A música é interrompida para a apresentação do segundo personagem, representado pelo ator Luiz Arthur. Ele está vestido com uma calça bege, sem camisa. Cambaleia, faz gestos e piadas com o seu estado, beija sua mulher e adormece em uma das camas. Parece bêbado. Ao presenciar o cheiro e as atitudes do marido, a personagem de Samira constata a embriaguez do marido e tenta buscar na indiferença e nos livros um refúgio, mas não dura muito e, aos poucos, vai se alterando e passando da tristeza à angústia, do desespero à raiva e do devaneio novamente à tristeza. A representação das várias qualidades de estado da atriz é reforçada pelos momentos em que troca de roupa. Ela coloca e recoloca várias vezes cada peça, com intensidades diferentes, contribuindo para a construção das tensões da cena.

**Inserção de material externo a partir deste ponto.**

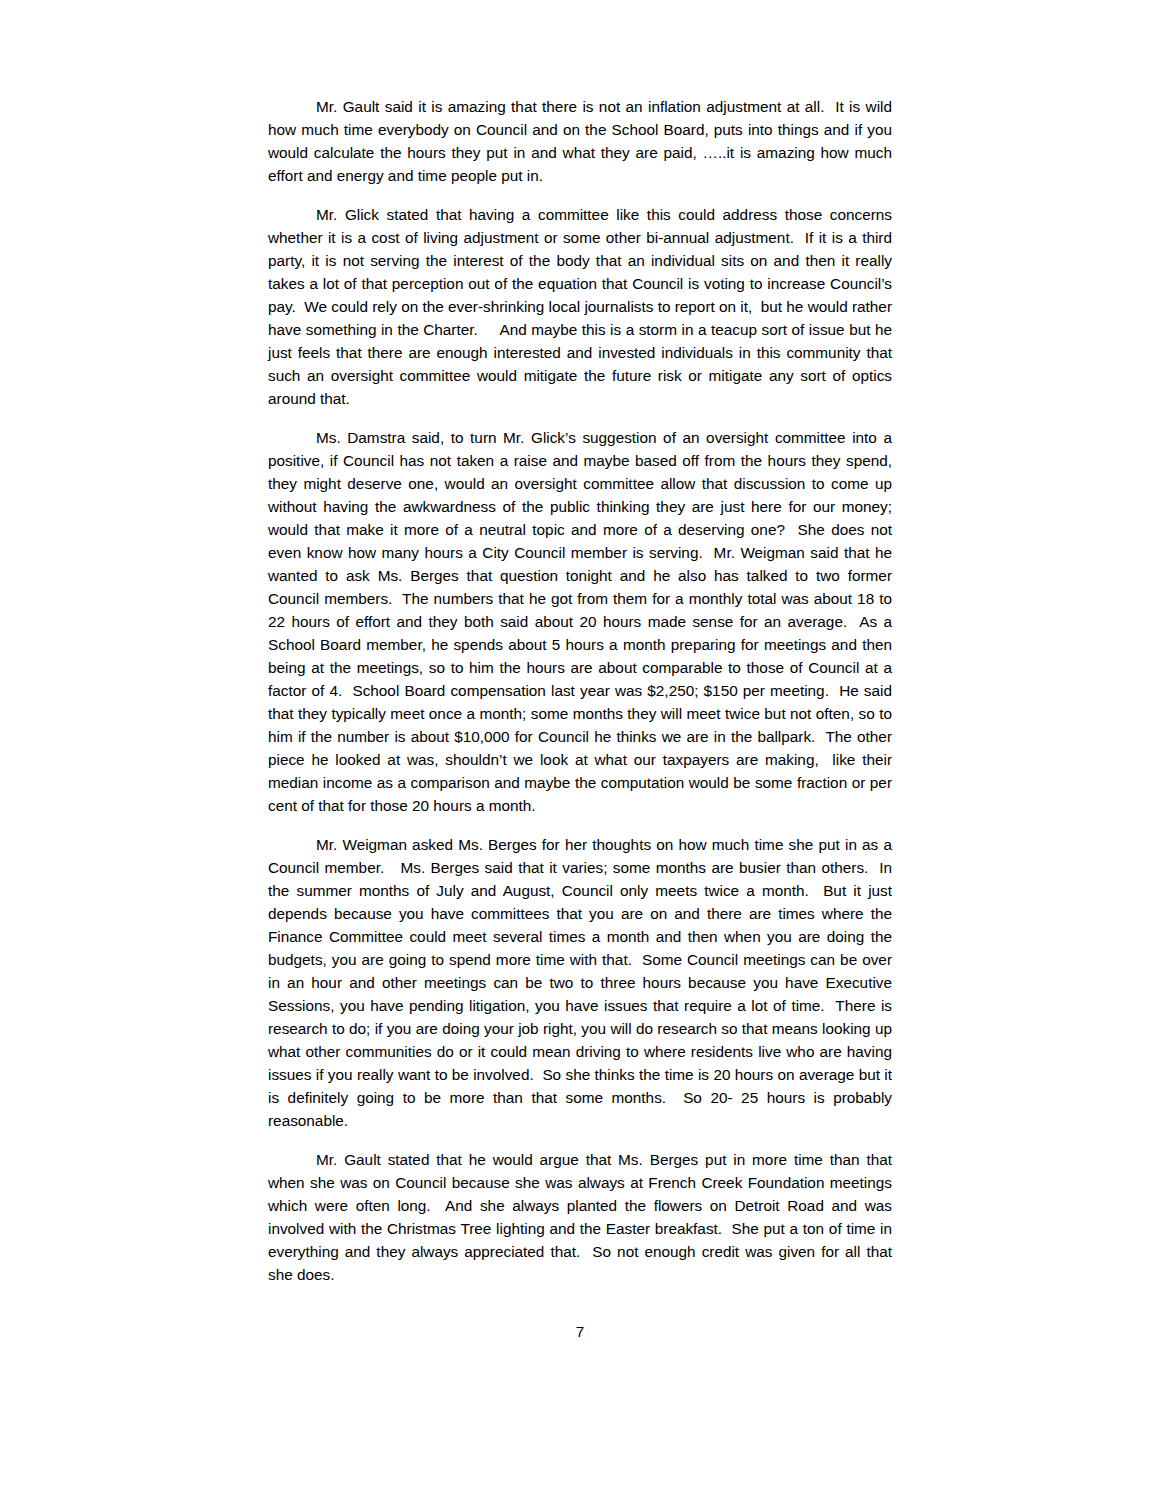Mr. Gault said it is amazing that there is not an inflation adjustment at all. It is wild how much time everybody on Council and on the School Board, puts into things and if you would calculate the hours they put in and what they are paid, …..it is amazing how much effort and energy and time people put in.
Mr. Glick stated that having a committee like this could address those concerns whether it is a cost of living adjustment or some other bi-annual adjustment. If it is a third party, it is not serving the interest of the body that an individual sits on and then it really takes a lot of that perception out of the equation that Council is voting to increase Council’s pay. We could rely on the ever-shrinking local journalists to report on it, but he would rather have something in the Charter. And maybe this is a storm in a teacup sort of issue but he just feels that there are enough interested and invested individuals in this community that such an oversight committee would mitigate the future risk or mitigate any sort of optics around that.
Ms. Damstra said, to turn Mr. Glick’s suggestion of an oversight committee into a positive, if Council has not taken a raise and maybe based off from the hours they spend, they might deserve one, would an oversight committee allow that discussion to come up without having the awkwardness of the public thinking they are just here for our money; would that make it more of a neutral topic and more of a deserving one? She does not even know how many hours a City Council member is serving. Mr. Weigman said that he wanted to ask Ms. Berges that question tonight and he also has talked to two former Council members. The numbers that he got from them for a monthly total was about 18 to 22 hours of effort and they both said about 20 hours made sense for an average. As a School Board member, he spends about 5 hours a month preparing for meetings and then being at the meetings, so to him the hours are about comparable to those of Council at a factor of 4. School Board compensation last year was $2,250; $150 per meeting. He said that they typically meet once a month; some months they will meet twice but not often, so to him if the number is about $10,000 for Council he thinks we are in the ballpark. The other piece he looked at was, shouldn’t we look at what our taxpayers are making, like their median income as a comparison and maybe the computation would be some fraction or per cent of that for those 20 hours a month.
Mr. Weigman asked Ms. Berges for her thoughts on how much time she put in as a Council member. Ms. Berges said that it varies; some months are busier than others. In the summer months of July and August, Council only meets twice a month. But it just depends because you have committees that you are on and there are times where the Finance Committee could meet several times a month and then when you are doing the budgets, you are going to spend more time with that. Some Council meetings can be over in an hour and other meetings can be two to three hours because you have Executive Sessions, you have pending litigation, you have issues that require a lot of time. There is research to do; if you are doing your job right, you will do research so that means looking up what other communities do or it could mean driving to where residents live who are having issues if you really want to be involved. So she thinks the time is 20 hours on average but it is definitely going to be more than that some months. So 20- 25 hours is probably reasonable.
Mr. Gault stated that he would argue that Ms. Berges put in more time than that when she was on Council because she was always at French Creek Foundation meetings which were often long. And she always planted the flowers on Detroit Road and was involved with the Christmas Tree lighting and the Easter breakfast. She put a ton of time in everything and they always appreciated that. So not enough credit was given for all that she does.
7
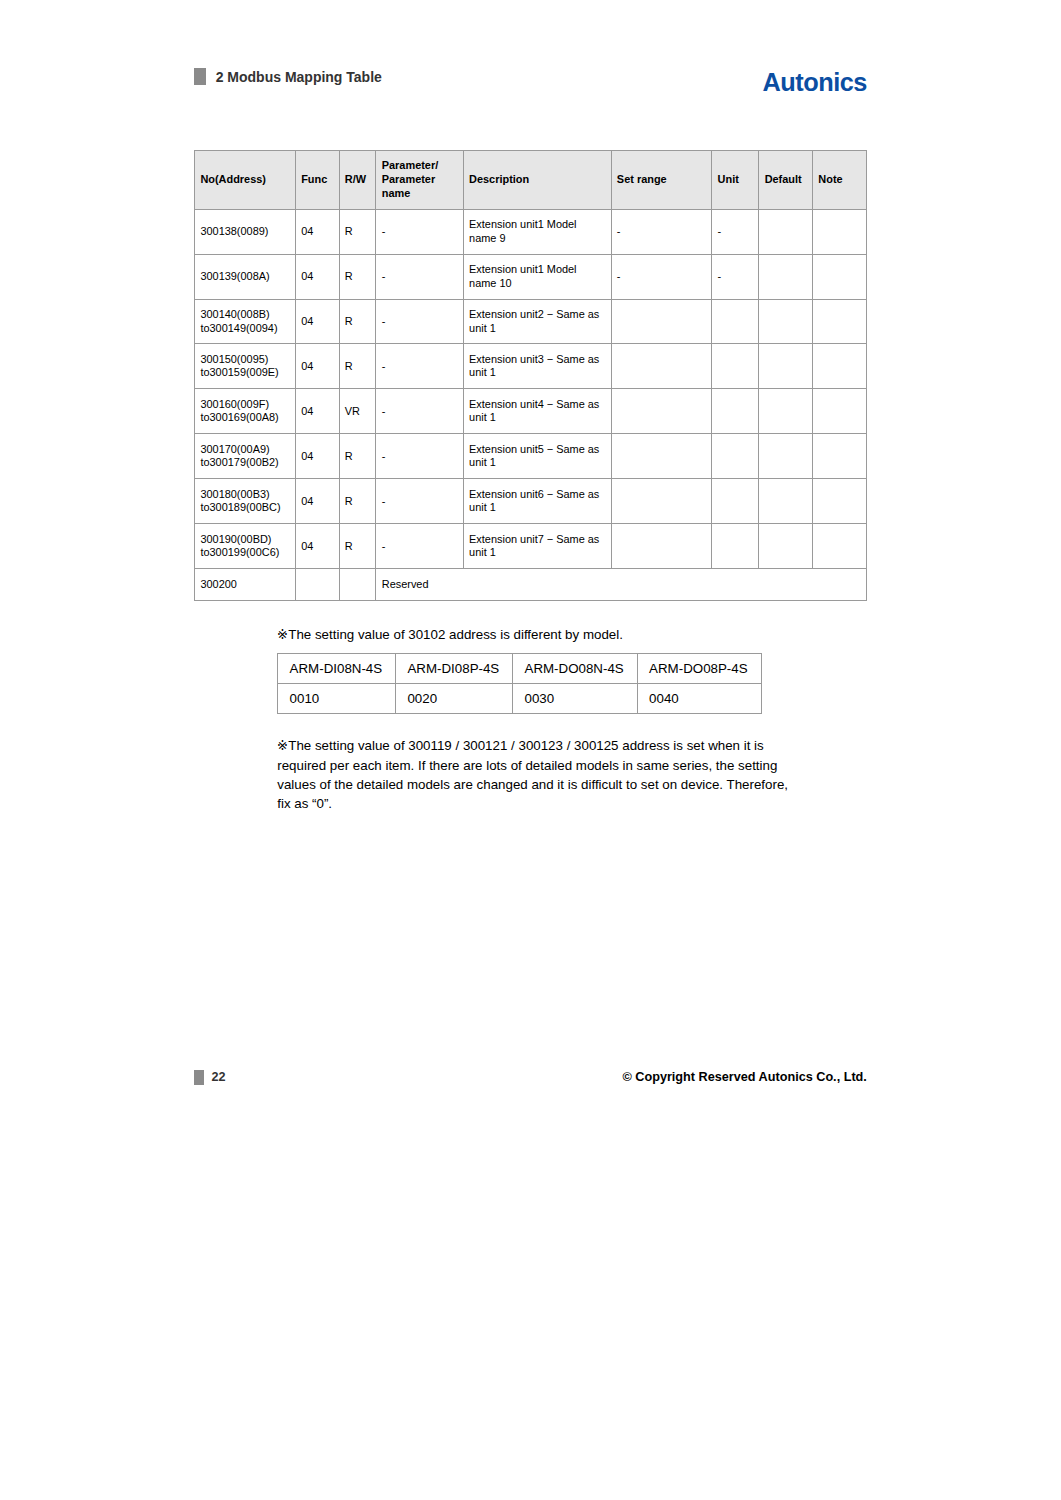2 Modbus Mapping Table
Autonics
| No(Address) | Func | R/W | Parameter/ Parameter name | Description | Set range | Unit | Default | Note |
| --- | --- | --- | --- | --- | --- | --- | --- | --- |
| 300138(0089) | 04 | R | - | Extension unit1 Model name 9 | - | - | | |
| 300139(008A) | 04 | R | - | Extension unit1 Model name 10 | - | - | | |
| 300140(008B) to300149(0094) | 04 | R | - | Extension unit2 − Same as unit 1 | | | | |
| 300150(0095) to300159(009E) | 04 | R | - | Extension unit3 − Same as unit 1 | | | | |
| 300160(009F) to300169(00A8) | 04 | VR | - | Extension unit4 − Same as unit 1 | | | | |
| 300170(00A9) to300179(00B2) | 04 | R | - | Extension unit5 − Same as unit 1 | | | | |
| 300180(00B3) to300189(00BC) | 04 | R | - | Extension unit6 − Same as unit 1 | | | | |
| 300190(00BD) to300199(00C6) | 04 | R | - | Extension unit7 − Same as unit 1 | | | | |
| 300200 | | | Reserved |
※The setting value of 30102 address is different by model.
| ARM-DI08N-4S | ARM-DI08P-4S | ARM-DO08N-4S | ARM-DO08P-4S |
| 0010 | 0020 | 0030 | 0040 |
※The setting value of 300119 / 300121 / 300123 / 300125 address is set when it is required per each item. If there are lots of detailed models in same series, the setting values of the detailed models are changed and it is difficult to set on device. Therefore, fix as “0”.
22
© Copyright Reserved Autonics Co., Ltd.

Outro elemento fundamental para a condução dos pontos de tensão cênicos e composição da cena é a água. Ela é responsável por diversas metáforas no espetáculo e simboliza matizes contraditórios do universo feminino como a força e a fragilidade, a passagem do tempo e a a morte como fertilidade, a paz e a fúria.

No início do espetáculo, a atriz bebe a última garrafa com água e dá a impressão de ter esvaziado todas esperando pelo marido. A medida que o clima de conflito entre os dois personagens se estabelece, começa a jorrar uma água fina e continua sobre o painel, como se fosse a representação de um choro eterno. Aos poucos o volume de água aumenta e vai invadindo continuamente a cena, ensopando a roupa da atriz, todo o cenário, as vestes do ator, como se a relação a dois estivesse em naufrágio. Eles brigam e fazem sexo e, de-repente, uma música norte-americana toca ao fundo. Ela é familiar e remete a uma lembrança a dois. Eles começam a dançar. Logo, as ações anteriores se repetem em uma partitura de ações físicas precisa. O casal volta a brigar e fazer sexo, envoltos em água, como em um jogo de sentimentos opostos de desprezo e prazer, amor e ódio.

Em um terceiro momento, no final do espetáculo, após a explosão de sentimentos, a personagem da atriz Samira está exausta e uma água escorre lentamente, somente pelo seu corpo. Ela deixa que chova sobre ela até que toda a sua angústia seja levada pela água. Agora a personagem está serena. O reencontro com a água a liberta, a faz retornar a sua essência, como se o ocorrido devolvesse à personagem o equilíbrio.

Por fim, a água cessa de jorrar sobre o painel. O conflito entre o casal se esvai, a personagem feminina está frágil e amparada nos braços do marido. Antes que o espetáculo encerre, uma luz colore a cena e a água do chão de vermelho, sugerindo a trégua da guerra entre o casal, o choro do útero, a morte, o fim.